▶ **Set problem A**
In the article on press suppression in Bangladesh, where was Salah Uddin Shoaib Choudhury arrested on November 29, 2003?
▶ **Set problem B**
Write the next part of the article on press suppression in Bangladesh, picking up after its final sentence.

▶ **Selected extract**
.....
Suppression of the press in Bangladesh. By Dr. Stephen Gill

Image

Writers in Bangladesh have been threatened, imprisoned, attacked and killed for using their pens. Salah Uddin Shoaib Choudhury is the latest link in that episode. On November 29 of 2003, he was arrested at the Zia International Airport in Dhaka on his way to address a symposium of the Hebrew Writers Association in Tel Aviv on the role of media in establishing peace. The intelligence sources claim to have found in his brief case the text of this speech and reports on the situation of human rights in Bangladesh.
He was denied bail several times. Due to pressure from Pen (USA), an association of writers to defend free expression, international press groups, some congressmen of the United States and friends abroad, he was released on bail on 30th of April in 2005, but his passport was not returned.
Mr. Choudhury publishes and edits Weekly Blitz, a comprehensive tabloid in English from Bangladesh. He is a columnist, author and political analyst, and well respected at home and abroad for his daring writings against radicals and corruption. As a concerned writer and journalist, he makes his citizens aware of the waves of Nazism, fascism and Stalinism in the shape of radicals who take away the joy in living. His pen advocates the ideology that nourishes equality, freedoms and secularism. The voice of Mr. Salah Uddin Shoaib Choudhury for freedom can be heard clearly, strongly and distinctively far and wide.
Mr. Salah Uddin Shoaib Choudhury, however, continues his jihad against radicals, known to tarnish a religion of peace. To appreciate his courage, PEN (USA) has honoured him with the Freedom to Write Award in 2005, and the American Jewish Committee has selected him for the prestigious Moral Courage Award that he will receive on 2nd May, 2006 in Washington, D.C.
On February 26 in 2006, he received threats on his life from Majahudin Bangladesh (JMB) over the phone. He filed a complaint with the local police, but the government did not provide security to Mr. Shoaib Choudhury. The leader of the (JMB), Abdur Rahman, after coming from the Afghan war, established a militant group that had a powerful suicide squads. Abdur Rahman studied at Madina Islamic

University in Saudi Arabia and worked at the Saudi Embassy in Bangladesh from 1985
to 1989. He was responsible for a series of attacks , spreading a wave of fear. He was arrested in the early March of 2006. When he was asked to come out of the house where he was hiding, he told the enforcement officers of the Rapid Action Battalion (Rab) that he will prefer to be a martyr because jahadies do not surrender. He had arranged to blow up the house.
Shaikh Abdur Rahman represents the culture of violence that is obvious from the dialogue that took place between him and the Rab enforcement officers when he was surrounded for arrest. During interrogation he showed no sign of remorse for his ruthless actions, particularly for misleading the youth that killed innocent people, including the judges. Mr. Salah Uddin Shoaib Choudhury uses his pen to expose such dangers to society.
.....
▶ **Records supplied**
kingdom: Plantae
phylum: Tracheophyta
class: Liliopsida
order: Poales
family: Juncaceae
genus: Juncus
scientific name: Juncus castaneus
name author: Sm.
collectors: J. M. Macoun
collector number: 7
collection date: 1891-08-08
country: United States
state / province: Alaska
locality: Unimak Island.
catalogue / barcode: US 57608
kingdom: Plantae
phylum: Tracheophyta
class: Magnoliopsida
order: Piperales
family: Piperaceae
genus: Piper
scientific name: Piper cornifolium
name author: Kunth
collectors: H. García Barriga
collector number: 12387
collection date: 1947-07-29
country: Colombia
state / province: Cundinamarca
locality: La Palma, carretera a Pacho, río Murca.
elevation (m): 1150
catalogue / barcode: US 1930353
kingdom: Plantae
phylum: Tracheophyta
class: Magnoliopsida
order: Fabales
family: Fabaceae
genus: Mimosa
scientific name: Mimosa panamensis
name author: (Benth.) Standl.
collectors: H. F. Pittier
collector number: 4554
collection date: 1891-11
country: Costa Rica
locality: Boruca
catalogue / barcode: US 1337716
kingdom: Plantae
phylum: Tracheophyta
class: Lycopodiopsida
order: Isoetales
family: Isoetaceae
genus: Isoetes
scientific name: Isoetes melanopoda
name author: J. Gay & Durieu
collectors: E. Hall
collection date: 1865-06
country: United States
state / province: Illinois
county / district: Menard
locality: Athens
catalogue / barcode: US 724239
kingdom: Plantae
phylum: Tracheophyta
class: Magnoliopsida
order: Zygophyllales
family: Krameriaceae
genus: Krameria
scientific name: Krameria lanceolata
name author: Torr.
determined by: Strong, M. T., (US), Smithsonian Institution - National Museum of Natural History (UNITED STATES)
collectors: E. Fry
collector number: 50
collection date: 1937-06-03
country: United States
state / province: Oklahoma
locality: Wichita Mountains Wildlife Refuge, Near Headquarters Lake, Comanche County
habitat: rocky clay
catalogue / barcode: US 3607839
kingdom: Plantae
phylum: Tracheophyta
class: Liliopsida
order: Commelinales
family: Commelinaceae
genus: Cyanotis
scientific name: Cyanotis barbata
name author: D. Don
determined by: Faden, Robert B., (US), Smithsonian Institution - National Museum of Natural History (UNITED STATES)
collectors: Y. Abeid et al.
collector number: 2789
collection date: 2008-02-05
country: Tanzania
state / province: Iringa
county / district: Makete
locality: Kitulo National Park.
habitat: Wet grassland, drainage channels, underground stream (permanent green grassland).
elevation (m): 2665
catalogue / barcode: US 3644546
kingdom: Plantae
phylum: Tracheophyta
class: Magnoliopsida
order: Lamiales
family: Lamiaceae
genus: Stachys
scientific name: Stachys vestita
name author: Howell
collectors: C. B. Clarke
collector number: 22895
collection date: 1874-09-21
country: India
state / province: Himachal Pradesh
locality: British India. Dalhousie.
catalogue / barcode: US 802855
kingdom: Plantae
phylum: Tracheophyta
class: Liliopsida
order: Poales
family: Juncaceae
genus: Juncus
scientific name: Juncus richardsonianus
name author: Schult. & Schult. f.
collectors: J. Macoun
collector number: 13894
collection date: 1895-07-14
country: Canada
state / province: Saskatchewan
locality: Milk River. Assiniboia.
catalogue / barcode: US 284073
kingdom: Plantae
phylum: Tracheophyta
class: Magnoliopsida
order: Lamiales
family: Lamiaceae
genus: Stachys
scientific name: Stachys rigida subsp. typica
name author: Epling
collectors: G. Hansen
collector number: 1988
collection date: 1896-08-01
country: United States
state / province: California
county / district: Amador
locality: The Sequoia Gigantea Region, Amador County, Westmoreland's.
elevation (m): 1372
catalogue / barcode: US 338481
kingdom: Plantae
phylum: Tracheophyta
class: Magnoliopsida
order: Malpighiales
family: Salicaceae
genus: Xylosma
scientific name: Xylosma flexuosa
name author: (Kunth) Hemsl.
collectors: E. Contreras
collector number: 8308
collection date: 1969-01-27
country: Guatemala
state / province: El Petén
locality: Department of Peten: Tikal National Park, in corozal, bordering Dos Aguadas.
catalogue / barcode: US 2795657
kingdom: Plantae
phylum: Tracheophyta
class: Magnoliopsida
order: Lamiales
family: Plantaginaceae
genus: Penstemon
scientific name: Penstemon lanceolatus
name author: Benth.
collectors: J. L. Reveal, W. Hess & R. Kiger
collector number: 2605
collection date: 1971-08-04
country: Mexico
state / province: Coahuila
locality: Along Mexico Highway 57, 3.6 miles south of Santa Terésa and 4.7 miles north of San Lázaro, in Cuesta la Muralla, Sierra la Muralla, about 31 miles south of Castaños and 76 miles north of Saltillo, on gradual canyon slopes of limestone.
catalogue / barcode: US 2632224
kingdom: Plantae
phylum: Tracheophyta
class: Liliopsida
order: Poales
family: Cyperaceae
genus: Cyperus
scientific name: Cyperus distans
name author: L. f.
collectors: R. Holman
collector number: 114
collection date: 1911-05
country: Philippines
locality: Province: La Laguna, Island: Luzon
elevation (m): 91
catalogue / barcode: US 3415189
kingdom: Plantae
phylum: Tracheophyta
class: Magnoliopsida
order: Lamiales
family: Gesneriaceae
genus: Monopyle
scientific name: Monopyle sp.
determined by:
.....
▶ **Exercise result A**
At the Zia International Airport in Dhaka.

▶ **Exercise result B**
According to Reporters Without Borders more than a third of the population of the world live under the conditions where the press has no freedom either because those countries have no democratic setups or have serious problems with the democratic process. Several non-democratic governments suppress the freedom of the press to continue their own power. They use their police, military and intelligence services for suppression. The journalists who try to get out of the suffocating atmosphere to breathe in freedom are intimidated by the state through its agencies , such as the police. Such governments violate article 19 of the Declaration of Human Rights that clearly states that “everyone has the right to freedom of opinion and expression; this right includes freedom to hold opinion without interference and to seek, receive, and impart information and ideas through any media regardless of frontiers.”
Obviously, it is not possible to obtain information and to distribute it among the citizens if the press is not free. Steps against writers, editors, and journalists are against the health of the nation and the government because control of the print and broadcast media leaves no room for public debates that contribute to the development of a sound and informed democracy. Media is the backbone of democracy because the media provides information to voters to make their decisions. Moreover, it is the media that also identifies problems and provides a platform for deliberations. They act also as watchdogs to find errors and corruption.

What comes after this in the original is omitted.